-- Begin --

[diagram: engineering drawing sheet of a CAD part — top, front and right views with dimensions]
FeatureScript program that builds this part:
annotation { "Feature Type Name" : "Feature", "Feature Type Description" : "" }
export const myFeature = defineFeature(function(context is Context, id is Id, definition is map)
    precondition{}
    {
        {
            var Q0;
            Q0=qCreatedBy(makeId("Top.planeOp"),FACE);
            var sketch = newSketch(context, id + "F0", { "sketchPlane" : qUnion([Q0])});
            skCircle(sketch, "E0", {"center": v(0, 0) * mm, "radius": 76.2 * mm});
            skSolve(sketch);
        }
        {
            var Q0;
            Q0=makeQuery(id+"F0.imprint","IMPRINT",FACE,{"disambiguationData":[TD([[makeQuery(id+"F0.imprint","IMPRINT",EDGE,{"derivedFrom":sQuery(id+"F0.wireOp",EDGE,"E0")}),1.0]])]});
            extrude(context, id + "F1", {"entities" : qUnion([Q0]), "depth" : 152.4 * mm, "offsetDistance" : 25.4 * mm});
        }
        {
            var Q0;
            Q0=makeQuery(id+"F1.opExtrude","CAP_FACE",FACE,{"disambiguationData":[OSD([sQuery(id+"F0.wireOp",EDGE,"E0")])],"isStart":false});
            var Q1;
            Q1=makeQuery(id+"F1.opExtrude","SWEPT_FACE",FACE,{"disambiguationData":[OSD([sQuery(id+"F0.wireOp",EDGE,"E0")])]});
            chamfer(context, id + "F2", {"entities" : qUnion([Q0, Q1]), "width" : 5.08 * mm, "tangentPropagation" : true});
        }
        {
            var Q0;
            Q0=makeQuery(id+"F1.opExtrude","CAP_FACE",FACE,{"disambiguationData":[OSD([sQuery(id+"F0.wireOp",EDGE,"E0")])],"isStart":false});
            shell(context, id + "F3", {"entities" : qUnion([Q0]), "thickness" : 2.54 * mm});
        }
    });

-- End --

Reproduce the records with every occurrence of "CAP_FACE" swapped for "END_FACE", changing nothing else.

[diagram: engineering drawing sheet of a CAD part — top, front and right views with dimensions]
FeatureScript program that builds this part:
annotation { "Feature Type Name" : "Feature", "Feature Type Description" : "" }
export const myFeature = defineFeature(function(context is Context, id is Id, definition is map)
    precondition{}
    {
        {
            var Q0;
            Q0=qCreatedBy(makeId("Top.planeOp"),FACE);
            var sketch = newSketch(context, id + "F0", { "sketchPlane" : qUnion([Q0])});
            skCircle(sketch, "E0", {"center": v(0, 0) * mm, "radius": 76.2 * mm});
            skSolve(sketch);
        }
        {
            var Q0;
            Q0=makeQuery(id+"F0.imprint","IMPRINT",FACE,{"disambiguationData":[TD([[makeQuery(id+"F0.imprint","IMPRINT",EDGE,{"derivedFrom":sQuery(id+"F0.wireOp",EDGE,"E0")}),1.0]])]});
            extrude(context, id + "F1", {"entities" : qUnion([Q0]), "depth" : 152.4 * mm, "offsetDistance" : 25.4 * mm});
        }
        {
            var Q0;
            Q0=makeQuery(id+"F1.opExtrude","END_FACE",FACE,{"disambiguationData":[OSD([sQuery(id+"F0.wireOp",EDGE,"E0")])],"isStart":false});
            var Q1;
            Q1=makeQuery(id+"F1.opExtrude","SWEPT_FACE",FACE,{"disambiguationData":[OSD([sQuery(id+"F0.wireOp",EDGE,"E0")])]});
            chamfer(context, id + "F2", {"entities" : qUnion([Q0, Q1]), "width" : 5.08 * mm, "tangentPropagation" : true});
        }
        {
            var Q0;
            Q0=makeQuery(id+"F1.opExtrude","END_FACE",FACE,{"disambiguationData":[OSD([sQuery(id+"F0.wireOp",EDGE,"E0")])],"isStart":false});
            shell(context, id + "F3", {"entities" : qUnion([Q0]), "thickness" : 2.54 * mm});
        }
    });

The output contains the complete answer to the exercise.